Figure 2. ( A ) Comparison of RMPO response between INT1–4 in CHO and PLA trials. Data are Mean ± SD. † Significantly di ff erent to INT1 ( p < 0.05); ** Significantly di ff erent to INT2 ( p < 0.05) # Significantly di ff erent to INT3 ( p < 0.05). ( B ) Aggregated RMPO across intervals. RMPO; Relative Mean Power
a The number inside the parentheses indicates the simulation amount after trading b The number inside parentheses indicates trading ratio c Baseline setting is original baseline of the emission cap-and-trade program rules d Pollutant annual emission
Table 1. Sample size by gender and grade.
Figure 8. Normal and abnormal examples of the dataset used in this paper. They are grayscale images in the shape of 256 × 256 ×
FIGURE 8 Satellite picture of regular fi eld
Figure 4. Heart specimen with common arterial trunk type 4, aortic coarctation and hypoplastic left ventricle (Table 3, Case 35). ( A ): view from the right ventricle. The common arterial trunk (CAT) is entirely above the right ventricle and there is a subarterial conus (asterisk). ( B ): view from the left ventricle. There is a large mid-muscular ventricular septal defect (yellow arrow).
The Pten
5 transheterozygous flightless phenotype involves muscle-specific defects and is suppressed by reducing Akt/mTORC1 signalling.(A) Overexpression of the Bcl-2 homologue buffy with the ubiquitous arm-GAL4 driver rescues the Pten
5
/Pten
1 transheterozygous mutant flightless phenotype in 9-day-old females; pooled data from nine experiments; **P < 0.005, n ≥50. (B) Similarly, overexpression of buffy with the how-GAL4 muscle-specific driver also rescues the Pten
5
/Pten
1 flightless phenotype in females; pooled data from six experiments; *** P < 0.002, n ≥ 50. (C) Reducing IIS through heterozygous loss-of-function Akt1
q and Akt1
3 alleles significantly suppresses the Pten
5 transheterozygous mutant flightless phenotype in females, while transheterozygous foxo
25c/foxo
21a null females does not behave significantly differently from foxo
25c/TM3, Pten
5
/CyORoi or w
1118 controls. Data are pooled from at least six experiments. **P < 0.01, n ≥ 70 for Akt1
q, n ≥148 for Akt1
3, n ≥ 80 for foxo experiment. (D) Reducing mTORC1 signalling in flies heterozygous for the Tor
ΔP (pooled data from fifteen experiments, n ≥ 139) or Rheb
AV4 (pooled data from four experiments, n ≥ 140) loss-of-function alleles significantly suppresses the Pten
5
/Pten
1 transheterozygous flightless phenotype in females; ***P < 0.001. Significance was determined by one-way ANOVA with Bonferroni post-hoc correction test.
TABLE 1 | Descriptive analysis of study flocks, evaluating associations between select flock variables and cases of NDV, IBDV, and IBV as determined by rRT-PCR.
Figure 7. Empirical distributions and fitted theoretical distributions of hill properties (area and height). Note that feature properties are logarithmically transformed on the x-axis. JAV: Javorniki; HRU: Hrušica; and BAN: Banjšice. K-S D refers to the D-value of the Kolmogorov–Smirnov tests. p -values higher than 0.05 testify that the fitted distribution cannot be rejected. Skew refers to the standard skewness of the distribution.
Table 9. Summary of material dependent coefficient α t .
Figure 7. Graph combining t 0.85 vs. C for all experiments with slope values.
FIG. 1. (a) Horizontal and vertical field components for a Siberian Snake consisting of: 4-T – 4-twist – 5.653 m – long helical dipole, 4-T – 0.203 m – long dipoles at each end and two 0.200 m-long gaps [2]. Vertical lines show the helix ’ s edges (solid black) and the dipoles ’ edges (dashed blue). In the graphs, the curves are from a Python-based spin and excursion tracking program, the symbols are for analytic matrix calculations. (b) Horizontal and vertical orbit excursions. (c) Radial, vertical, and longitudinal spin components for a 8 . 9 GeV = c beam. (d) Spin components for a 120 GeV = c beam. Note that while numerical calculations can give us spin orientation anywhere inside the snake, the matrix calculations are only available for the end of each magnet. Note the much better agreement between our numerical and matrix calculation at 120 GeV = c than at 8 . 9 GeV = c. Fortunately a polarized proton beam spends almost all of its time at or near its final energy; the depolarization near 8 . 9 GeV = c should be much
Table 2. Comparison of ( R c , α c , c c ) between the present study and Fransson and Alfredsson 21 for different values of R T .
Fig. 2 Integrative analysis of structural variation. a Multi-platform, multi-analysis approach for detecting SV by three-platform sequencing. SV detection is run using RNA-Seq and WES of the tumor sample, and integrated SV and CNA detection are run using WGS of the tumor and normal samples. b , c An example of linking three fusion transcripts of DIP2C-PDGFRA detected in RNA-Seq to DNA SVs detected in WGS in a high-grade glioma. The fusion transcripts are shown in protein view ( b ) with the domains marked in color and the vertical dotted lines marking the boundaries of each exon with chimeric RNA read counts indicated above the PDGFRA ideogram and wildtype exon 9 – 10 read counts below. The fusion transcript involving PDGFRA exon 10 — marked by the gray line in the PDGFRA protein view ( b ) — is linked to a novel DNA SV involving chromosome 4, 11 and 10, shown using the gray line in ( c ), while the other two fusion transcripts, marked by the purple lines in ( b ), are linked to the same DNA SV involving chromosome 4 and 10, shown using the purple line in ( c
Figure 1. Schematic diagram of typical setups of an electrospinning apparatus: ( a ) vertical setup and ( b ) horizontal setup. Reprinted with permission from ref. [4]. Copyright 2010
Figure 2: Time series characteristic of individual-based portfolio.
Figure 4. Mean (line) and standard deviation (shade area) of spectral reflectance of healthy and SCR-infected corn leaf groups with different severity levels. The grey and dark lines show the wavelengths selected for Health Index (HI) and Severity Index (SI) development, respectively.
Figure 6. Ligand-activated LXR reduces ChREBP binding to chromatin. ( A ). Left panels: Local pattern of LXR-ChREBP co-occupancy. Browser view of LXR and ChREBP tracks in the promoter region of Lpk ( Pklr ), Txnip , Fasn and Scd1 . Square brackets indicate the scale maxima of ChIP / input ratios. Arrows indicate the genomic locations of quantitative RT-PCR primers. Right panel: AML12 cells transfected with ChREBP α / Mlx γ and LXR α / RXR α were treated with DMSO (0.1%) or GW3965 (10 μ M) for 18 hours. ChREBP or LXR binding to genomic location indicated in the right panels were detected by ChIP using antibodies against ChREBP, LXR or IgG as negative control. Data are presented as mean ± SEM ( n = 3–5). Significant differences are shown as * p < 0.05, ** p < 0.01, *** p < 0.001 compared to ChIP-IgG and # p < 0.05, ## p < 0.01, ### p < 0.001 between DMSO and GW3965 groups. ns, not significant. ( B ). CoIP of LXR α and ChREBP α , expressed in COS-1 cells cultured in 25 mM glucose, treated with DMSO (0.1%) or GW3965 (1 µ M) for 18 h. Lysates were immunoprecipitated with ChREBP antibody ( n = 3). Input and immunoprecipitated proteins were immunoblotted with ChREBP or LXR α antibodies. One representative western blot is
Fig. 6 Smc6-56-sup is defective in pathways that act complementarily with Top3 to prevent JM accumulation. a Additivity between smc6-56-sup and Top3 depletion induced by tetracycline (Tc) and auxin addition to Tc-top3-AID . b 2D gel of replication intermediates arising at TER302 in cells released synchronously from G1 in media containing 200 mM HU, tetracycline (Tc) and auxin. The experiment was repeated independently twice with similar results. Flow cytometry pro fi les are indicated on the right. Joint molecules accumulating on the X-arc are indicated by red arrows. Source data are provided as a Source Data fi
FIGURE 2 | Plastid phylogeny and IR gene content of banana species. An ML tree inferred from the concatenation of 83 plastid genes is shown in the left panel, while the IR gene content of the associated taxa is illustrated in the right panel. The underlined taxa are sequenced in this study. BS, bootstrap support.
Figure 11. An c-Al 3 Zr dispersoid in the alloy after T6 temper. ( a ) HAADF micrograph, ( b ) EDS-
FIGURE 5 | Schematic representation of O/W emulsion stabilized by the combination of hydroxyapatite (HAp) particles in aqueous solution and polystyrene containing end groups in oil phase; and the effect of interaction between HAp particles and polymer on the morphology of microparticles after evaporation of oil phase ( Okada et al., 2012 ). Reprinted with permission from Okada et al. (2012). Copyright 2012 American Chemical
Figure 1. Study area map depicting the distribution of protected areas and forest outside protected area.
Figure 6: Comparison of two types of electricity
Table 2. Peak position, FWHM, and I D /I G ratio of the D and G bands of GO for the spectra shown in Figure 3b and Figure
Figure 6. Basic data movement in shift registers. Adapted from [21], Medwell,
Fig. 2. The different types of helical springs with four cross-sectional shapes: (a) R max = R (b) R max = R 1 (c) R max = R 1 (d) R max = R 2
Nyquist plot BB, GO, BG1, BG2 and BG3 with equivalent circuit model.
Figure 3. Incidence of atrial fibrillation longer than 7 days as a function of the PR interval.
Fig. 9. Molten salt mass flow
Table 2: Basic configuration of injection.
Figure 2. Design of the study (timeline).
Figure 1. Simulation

What to do ▸ Starting at the line that has "5 transheterozygous mutant" in the records above, restate word for word every line until the one that has "Figure 7. Graph", and include that one as well.

Reply ▸
5 transheterozygous mutant flightless phenotype in females, while transheterozygous foxo
25c/foxo
21a null females does not behave significantly differently from foxo
25c/TM3, Pten
5
/CyORoi or w
1118 controls. Data are pooled from at least six experiments. **P < 0.01, n ≥ 70 for Akt1
q, n ≥148 for Akt1
3, n ≥ 80 for foxo experiment. (D) Reducing mTORC1 signalling in flies heterozygous for the Tor
ΔP (pooled data from fifteen experiments, n ≥ 139) or Rheb
AV4 (pooled data from four experiments, n ≥ 140) loss-of-function alleles significantly suppresses the Pten
5
/Pten
1 transheterozygous flightless phenotype in females; ***P < 0.001. Significance was determined by one-way ANOVA with Bonferroni post-hoc correction test.
TABLE 1 | Descriptive analysis of study flocks, evaluating associations between select flock variables and cases of NDV, IBDV, and IBV as determined by rRT-PCR.
Figure 7. Empirical distributions and fitted theoretical distributions of hill properties (area and height). Note that feature properties are logarithmically transformed on the x-axis. JAV: Javorniki; HRU: Hrušica; and BAN: Banjšice. K-S D refers to the D-value of the Kolmogorov–Smirnov tests. p -values higher than 0.05 testify that the fitted distribution cannot be rejected. Skew refers to the standard skewness of the distribution.
Table 9. Summary of material dependent coefficient α t .
Figure 7. Graph combining t 0.85 vs. C for all experiments with slope values.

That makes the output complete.